START Data shown

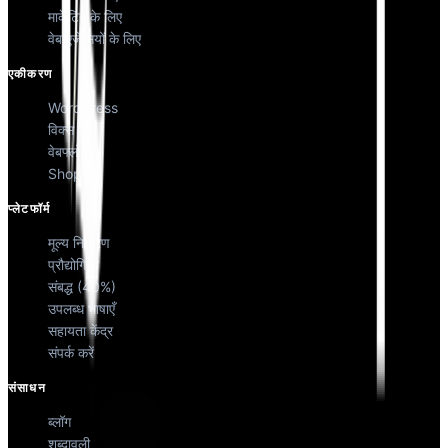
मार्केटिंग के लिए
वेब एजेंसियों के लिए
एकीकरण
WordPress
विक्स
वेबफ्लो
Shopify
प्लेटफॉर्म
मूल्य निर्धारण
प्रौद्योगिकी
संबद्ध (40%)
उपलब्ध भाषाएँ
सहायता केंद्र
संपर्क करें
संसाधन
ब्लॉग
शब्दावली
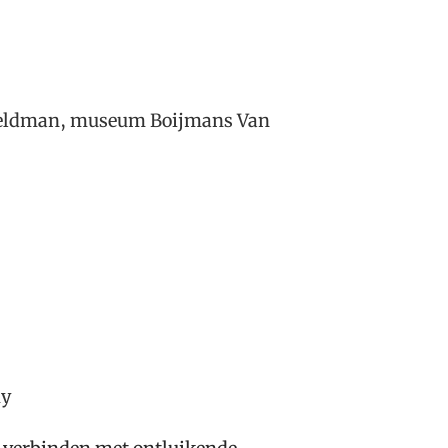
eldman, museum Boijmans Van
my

END Data shown

_Goal of the exercise_
Repeat word for word the lines from the one holding "संबद्ध (40%)" through the last line of the listing above, including both ends. Drop the pictures.

_Result of the task_
संबद्ध (40%)
उपलब्ध भाषाएँ
सहायता केंद्र
संपर्क करें
संसाधन
ब्लॉग
शब्दावली
eldman, museum Boijmans Van
my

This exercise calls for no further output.